Oregon HB 2434, passed by the House of Representatives on May 4, 2009 and by the Senate on June 22, 2009, is currently awaiting the Governor’s approval or veto. The bill would reduce from 10 years to six years the maximum time period during which an owner of a "large commercial building" could assert claims against those who performed design, planning, surveying, architecture, engineering, construction, repair, or construction supervision or inspection of or for the building.


Read our full client alert on this topic.
 

If you are opposed to, or favor, this significant change in Oregon’s statutes, we encourage you to contact Governor Kulongoski. Because the Governor could take action on HB 2434 at any time, please convey your comments as soon as possible in order to increase the likelihood that they will be considered.
 

New WA Supreme Court Opinion has several Construction law implications

On June 18, 2009 the Washington Supreme Court issued its decision in Cambridge Townhomes, et al. v. Pacific Star Roofing, Inc., et al., 81003-6. The decision touches on several issues of interest to the construction industry in Washington. In particular, the Court clarified the law about when a corporation may be held liable as a successor in interest to a sole proprietorship (generally, where control in the company remains in the same hands, such that the old entity was effectively just wearing a “new hat”). The Court also enforced a broad indemnity provision in a subcontract, rejecting the subcontractor’s argument that its indemnity should be construed to apply only to third party tort claims. Finally, the court had occasion to revisit RCW 4.16.326(1)(g) which went into effect in July 2003 and requires that construction defect claims be filed within six years of substantial completion of construction or termination, whichever is later. The Court had held in 1000 Virginia Ltd. P’ship v. Vertecs Corp., 158 Wn.2d 205 (1994) that this provision did not apply retroactively. In Cambridge Townhomes, the Court clarified that application of the statute of repose turns on the date when the claim accrues, not when it is filed. You can read the entire decision here.

Statute of limitations: State entity trumps in Safeco Field case

On March 5 2009 the Supreme Court of Washington issued a 6-3 decision in WA State Major League Baseball Stadium Public Facilities District v. Huber, Hunt & Nichols-Kiewit Construction, No. 81029-0, in which the court held that the 6-year the statute of limitations for breach of contract did not apply to a construction defect claim concerning the construction of Safeco Field due to the exemption in RCW 4.16.1 for actions brought “for the benefit of the State”.

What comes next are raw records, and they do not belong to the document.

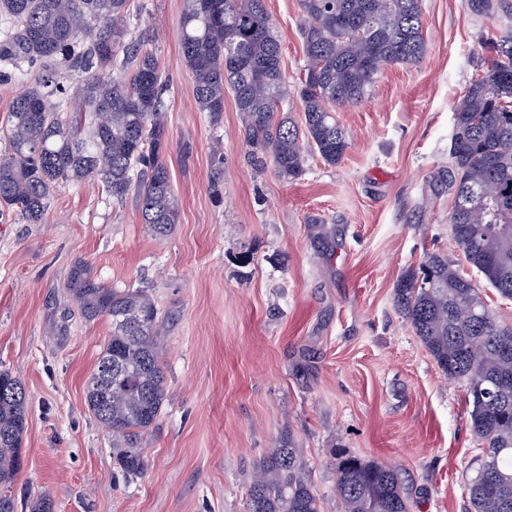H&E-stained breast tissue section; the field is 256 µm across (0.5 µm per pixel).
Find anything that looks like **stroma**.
I'll list each match as a JSON object with an SVG mask.
<instances>
[{
  "label": "stroma",
  "mask_w": 512,
  "mask_h": 512,
  "mask_svg": "<svg viewBox=\"0 0 512 512\" xmlns=\"http://www.w3.org/2000/svg\"><path fill=\"white\" fill-rule=\"evenodd\" d=\"M302 121L300 0H266ZM183 0H131L133 38L167 81L166 164L179 222L156 237L134 198L65 184L40 223L0 216V369L28 398L17 512H245L256 468L283 438L300 448L326 503L338 452L395 464L413 512H469L465 482L482 445L464 382L443 377L393 305L402 273L440 252L462 262L450 200L454 112L491 57L483 36L512 30L469 0H422L425 56L386 67L364 101L337 110L351 145L336 165L306 150L286 181L245 138L232 93L220 120L198 111L179 47ZM85 262L103 283L150 289L167 314V401L147 468L126 482L112 435L86 401L109 321H85L66 289Z\"/></svg>",
  "instance_id": "stroma-1"
}]
</instances>
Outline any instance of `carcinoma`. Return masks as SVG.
Listing matches in <instances>:
<instances>
[{
  "label": "carcinoma",
  "mask_w": 512,
  "mask_h": 512,
  "mask_svg": "<svg viewBox=\"0 0 512 512\" xmlns=\"http://www.w3.org/2000/svg\"><path fill=\"white\" fill-rule=\"evenodd\" d=\"M130 0H0V82L25 63L37 77L13 100L0 157V209L42 220L61 184L97 180L112 198L134 195L157 237L180 204L164 162L166 87L156 56L127 41ZM306 75L297 95L302 123L278 111L288 98L281 45L265 0H184L180 46L198 109L219 120L232 91L247 141L275 172L295 180L307 147L336 165L350 147L335 108L363 101L386 65L426 52L421 0H301ZM494 58L455 107L451 166L434 175L451 198L449 223L466 262L512 299V36L488 39ZM488 185L497 195L485 197ZM68 290L88 322L112 336L88 381L87 403L112 434V458L127 479L147 467L148 433L167 401L164 316L147 288H112L88 265ZM397 311L440 372L466 383L474 435L485 448L467 480L470 512H512V326L448 257L426 255L393 291ZM28 395L0 370V512H15L12 482L23 466ZM342 512H409L396 469L348 453L336 459ZM246 512H322L301 451L272 450L248 489Z\"/></svg>",
  "instance_id": "cac0c4a2"
}]
</instances>
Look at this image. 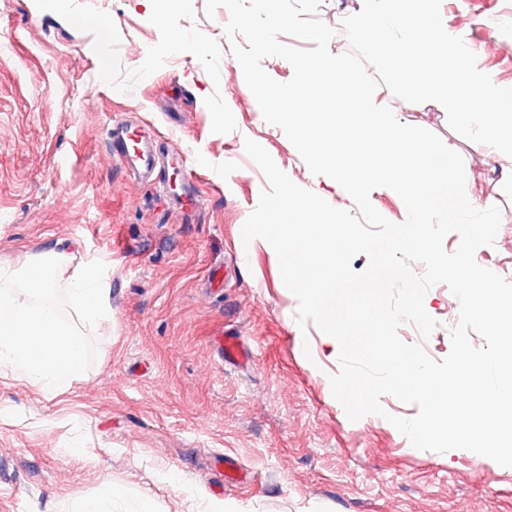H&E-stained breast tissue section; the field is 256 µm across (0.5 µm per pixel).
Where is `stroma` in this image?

The case arose after the Mariners discovered that the fire protection coating system to the stadium’s structural steel beams and columns failed, allegedly because the contractor applied a primer layer that was incompatible with the coating layer. The Public Facilities District and the Mariners (who are responsible for the maintenance of the stadium) filed suit more than seven years after the date of substantial completion of the stadium. The court of appeals granted summary judgment in favor of the contractor because the matter was not timely filed. In holding that the statute of limitations did not apply in this case, the Court stated that the State’s sovereign powers had been delegated to the Public Facilities District, the public municipality created to build the baseball stadium. The Court reasoned that the construction of Safeco Field was a manifestation of the State’s sovereign function of providing for public recreation, in much the same manner as the improvement of a city park or public library. The dissent disagreed that the action was for the benefit of the public, noting that the public had to pay a private for-profit entity for a ticket to gain admission to the stadium.

As a consequence of this decision, contractors should not assume that the statute of limitations will apply on projects involving a state-delegated entity, even where the improvement being constructed appears to be substantially or exclusively for private use. In such circumstances a reasonable limitation period for claims should be agreed and set out in the construction contract.